» **Directive**
The answer must be a word-for-word copy of the records below, with every picture left out.

» **Raw data**

---------------

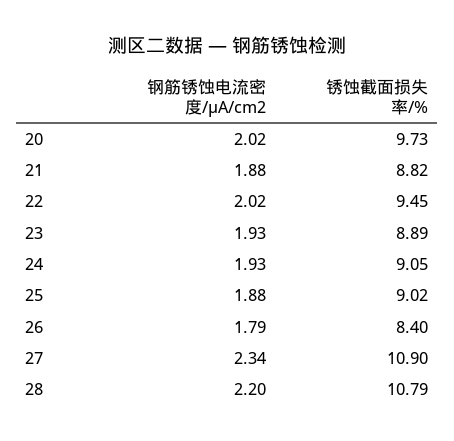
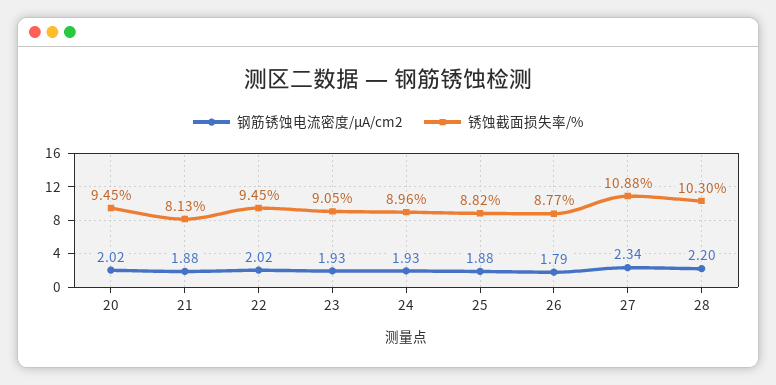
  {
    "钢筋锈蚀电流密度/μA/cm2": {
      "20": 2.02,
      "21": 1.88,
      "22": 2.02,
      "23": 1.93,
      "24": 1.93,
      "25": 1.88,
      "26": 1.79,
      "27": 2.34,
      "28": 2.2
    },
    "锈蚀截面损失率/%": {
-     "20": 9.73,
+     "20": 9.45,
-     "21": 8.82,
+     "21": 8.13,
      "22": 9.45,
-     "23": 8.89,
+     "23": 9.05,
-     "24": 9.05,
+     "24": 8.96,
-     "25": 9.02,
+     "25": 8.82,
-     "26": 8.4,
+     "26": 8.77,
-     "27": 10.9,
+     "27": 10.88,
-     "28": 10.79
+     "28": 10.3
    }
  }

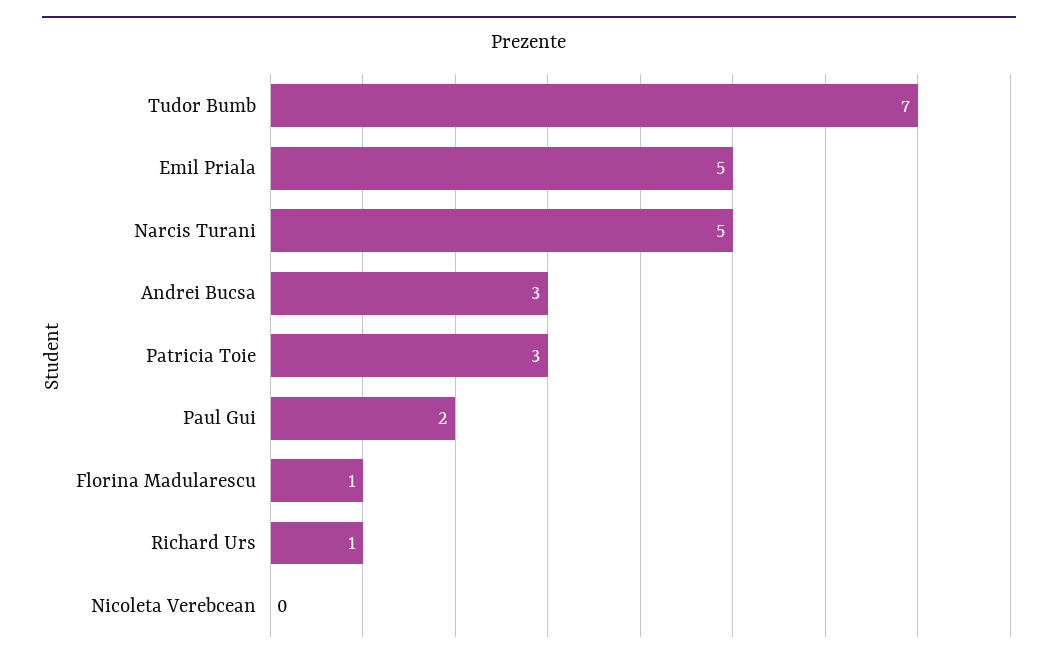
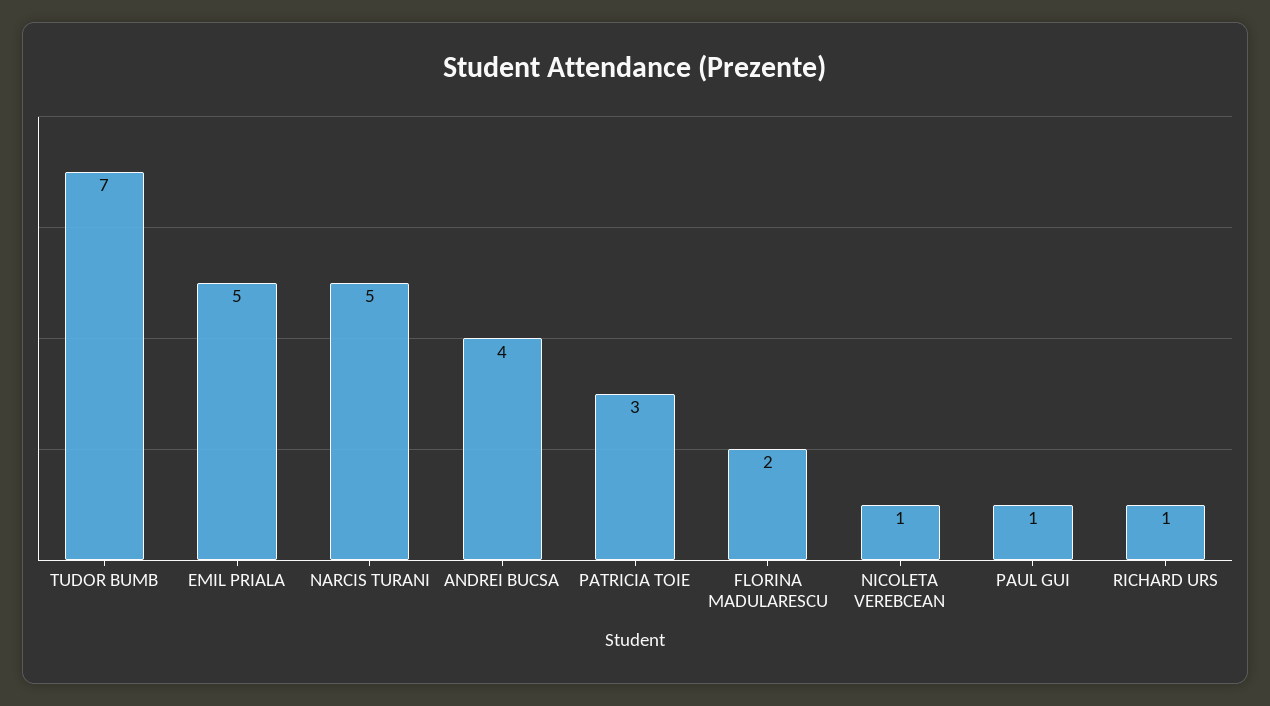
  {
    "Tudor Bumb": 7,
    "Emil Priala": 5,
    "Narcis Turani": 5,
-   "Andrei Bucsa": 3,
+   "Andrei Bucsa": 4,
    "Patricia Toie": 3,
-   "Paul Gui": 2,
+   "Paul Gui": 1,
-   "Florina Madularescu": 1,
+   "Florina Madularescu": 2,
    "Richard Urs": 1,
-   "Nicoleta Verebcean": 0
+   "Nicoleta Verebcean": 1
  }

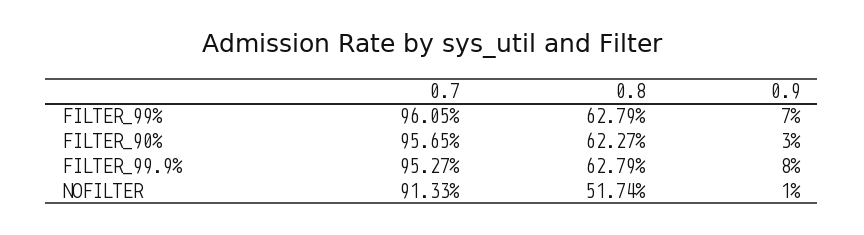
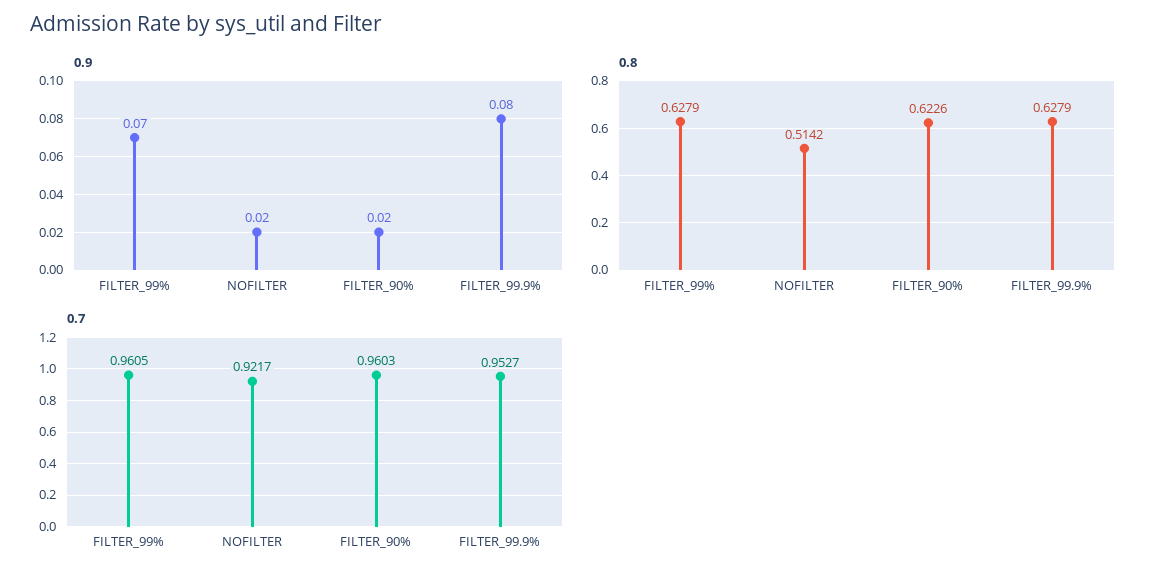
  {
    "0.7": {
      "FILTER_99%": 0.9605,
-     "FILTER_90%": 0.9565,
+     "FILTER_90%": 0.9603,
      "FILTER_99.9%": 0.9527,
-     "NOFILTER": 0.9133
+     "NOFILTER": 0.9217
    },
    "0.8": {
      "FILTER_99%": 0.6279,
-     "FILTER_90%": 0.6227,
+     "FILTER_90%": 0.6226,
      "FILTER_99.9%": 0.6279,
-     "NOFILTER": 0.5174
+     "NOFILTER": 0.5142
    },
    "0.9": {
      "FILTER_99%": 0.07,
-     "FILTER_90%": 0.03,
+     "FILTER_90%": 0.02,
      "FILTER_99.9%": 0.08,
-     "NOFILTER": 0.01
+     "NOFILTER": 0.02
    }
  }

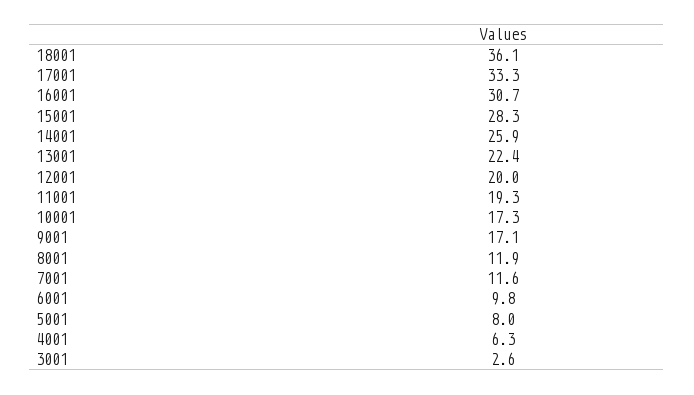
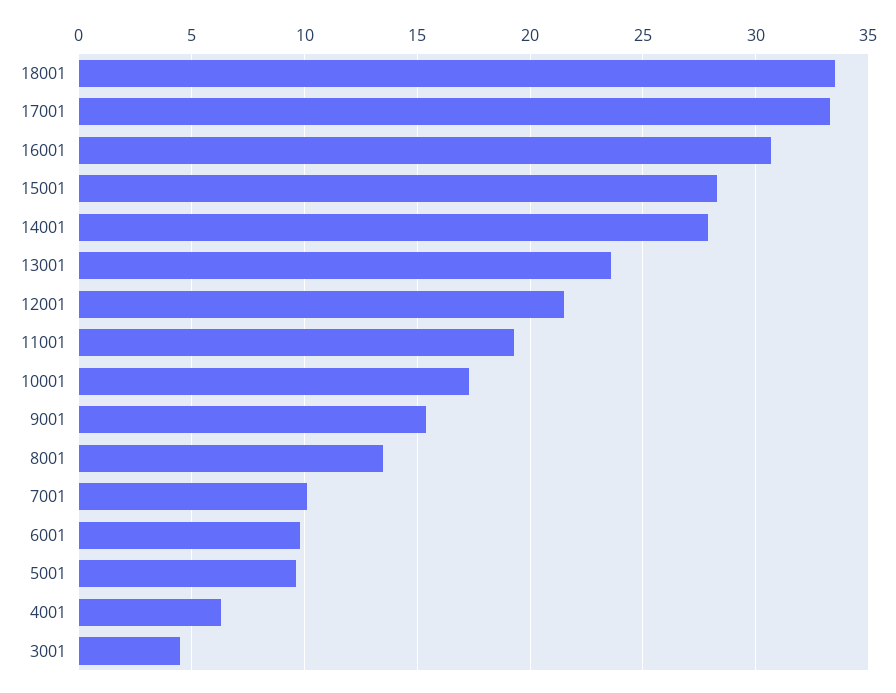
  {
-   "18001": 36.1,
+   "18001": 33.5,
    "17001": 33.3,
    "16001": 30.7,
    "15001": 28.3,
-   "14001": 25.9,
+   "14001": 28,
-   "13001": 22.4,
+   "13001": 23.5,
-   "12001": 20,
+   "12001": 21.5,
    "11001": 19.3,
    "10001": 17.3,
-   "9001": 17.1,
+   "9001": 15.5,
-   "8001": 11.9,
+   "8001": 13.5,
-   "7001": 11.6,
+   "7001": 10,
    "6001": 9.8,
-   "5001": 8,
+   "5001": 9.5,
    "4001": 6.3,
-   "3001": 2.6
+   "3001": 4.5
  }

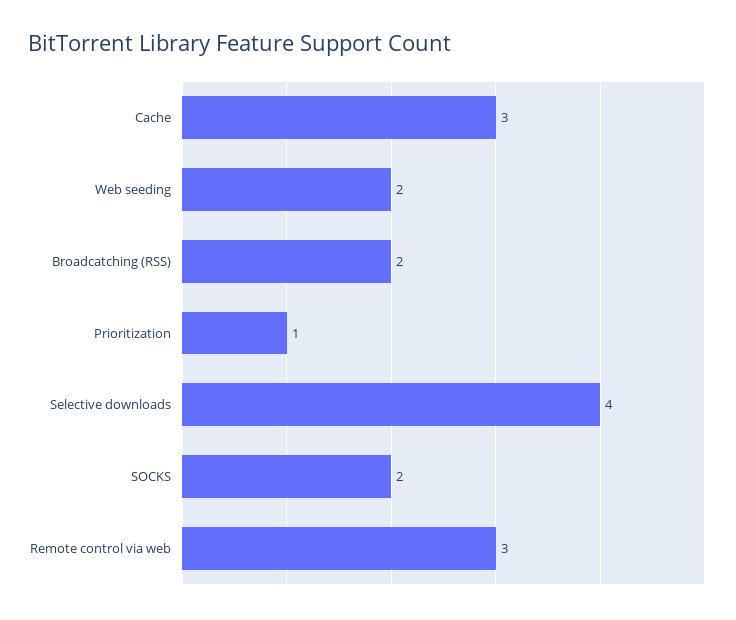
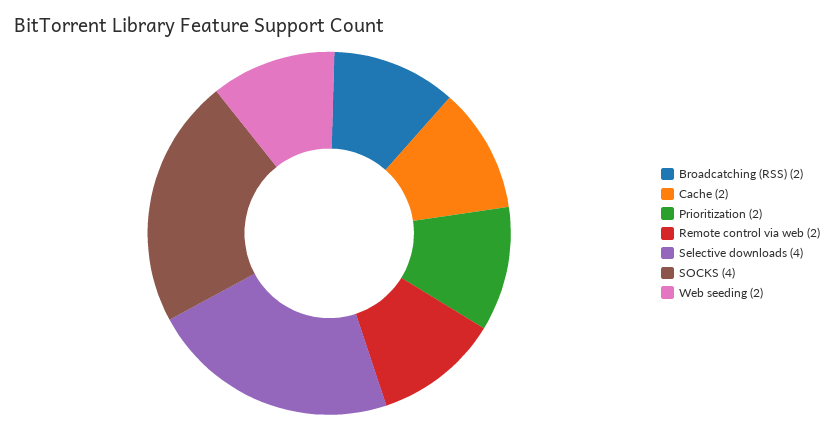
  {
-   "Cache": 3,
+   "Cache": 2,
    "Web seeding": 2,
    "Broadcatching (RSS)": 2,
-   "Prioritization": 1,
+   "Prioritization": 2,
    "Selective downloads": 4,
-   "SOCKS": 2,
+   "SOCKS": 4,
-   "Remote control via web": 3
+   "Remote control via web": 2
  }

---------------

» **Reply**
  {
    "钢筋锈蚀电流密度/μA/cm2": {
      "20": 2.02,
      "21": 1.88,
      "22": 2.02,
      "23": 1.93,
      "24": 1.93,
      "25": 1.88,
      "26": 1.79,
      "27": 2.34,
      "28": 2.2
    },
    "锈蚀截面损失率/%": {
-     "20": 9.73,
+     "20": 9.45,
-     "21": 8.82,
+     "21": 8.13,
      "22": 9.45,
-     "23": 8.89,
+     "23": 9.05,
-     "24": 9.05,
+     "24": 8.96,
-     "25": 9.02,
+     "25": 8.82,
-     "26": 8.4,
+     "26": 8.77,
-     "27": 10.9,
+     "27": 10.88,
-     "28": 10.79
+     "28": 10.3
    }
  }

  {
    "Tudor Bumb": 7,
    "Emil Priala": 5,
    "Narcis Turani": 5,
-   "Andrei Bucsa": 3,
+   "Andrei Bucsa": 4,
    "Patricia Toie": 3,
-   "Paul Gui": 2,
+   "Paul Gui": 1,
-   "Florina Madularescu": 1,
+   "Florina Madularescu": 2,
    "Richard Urs": 1,
-   "Nicoleta Verebcean": 0
+   "Nicoleta Verebcean": 1
  }

  {
    "0.7": {
      "FILTER_99%": 0.9605,
-     "FILTER_90%": 0.9565,
+     "FILTER_90%": 0.9603,
      "FILTER_99.9%": 0.9527,
-     "NOFILTER": 0.9133
+     "NOFILTER": 0.9217
    },
    "0.8": {
      "FILTER_99%": 0.6279,
-     "FILTER_90%": 0.6227,
+     "FILTER_90%": 0.6226,
      "FILTER_99.9%": 0.6279,
-     "NOFILTER": 0.5174
+     "NOFILTER": 0.5142
    },
    "0.9": {
      "FILTER_99%": 0.07,
-     "FILTER_90%": 0.03,
+     "FILTER_90%": 0.02,
      "FILTER_99.9%": 0.08,
-     "NOFILTER": 0.01
+     "NOFILTER": 0.02
    }
  }

  {
-   "18001": 36.1,
+   "18001": 33.5,
    "17001": 33.3,
    "16001": 30.7,
    "15001": 28.3,
-   "14001": 25.9,
+   "14001": 28,
-   "13001": 22.4,
+   "13001": 23.5,
-   "12001": 20,
+   "12001": 21.5,
    "11001": 19.3,
    "10001": 17.3,
-   "9001": 17.1,
+   "9001": 15.5,
-   "8001": 11.9,
+   "8001": 13.5,
-   "7001": 11.6,
+   "7001": 10,
    "6001": 9.8,
-   "5001": 8,
+   "5001": 9.5,
    "4001": 6.3,
-   "3001": 2.6
+   "3001": 4.5
  }

  {
-   "Cache": 3,
+   "Cache": 2,
    "Web seeding": 2,
    "Broadcatching (RSS)": 2,
-   "Prioritization": 1,
+   "Prioritization": 2,
    "Selective downloads": 4,
-   "SOCKS": 2,
+   "SOCKS": 4,
-   "Remote control via web": 3
+   "Remote control via web": 2
  }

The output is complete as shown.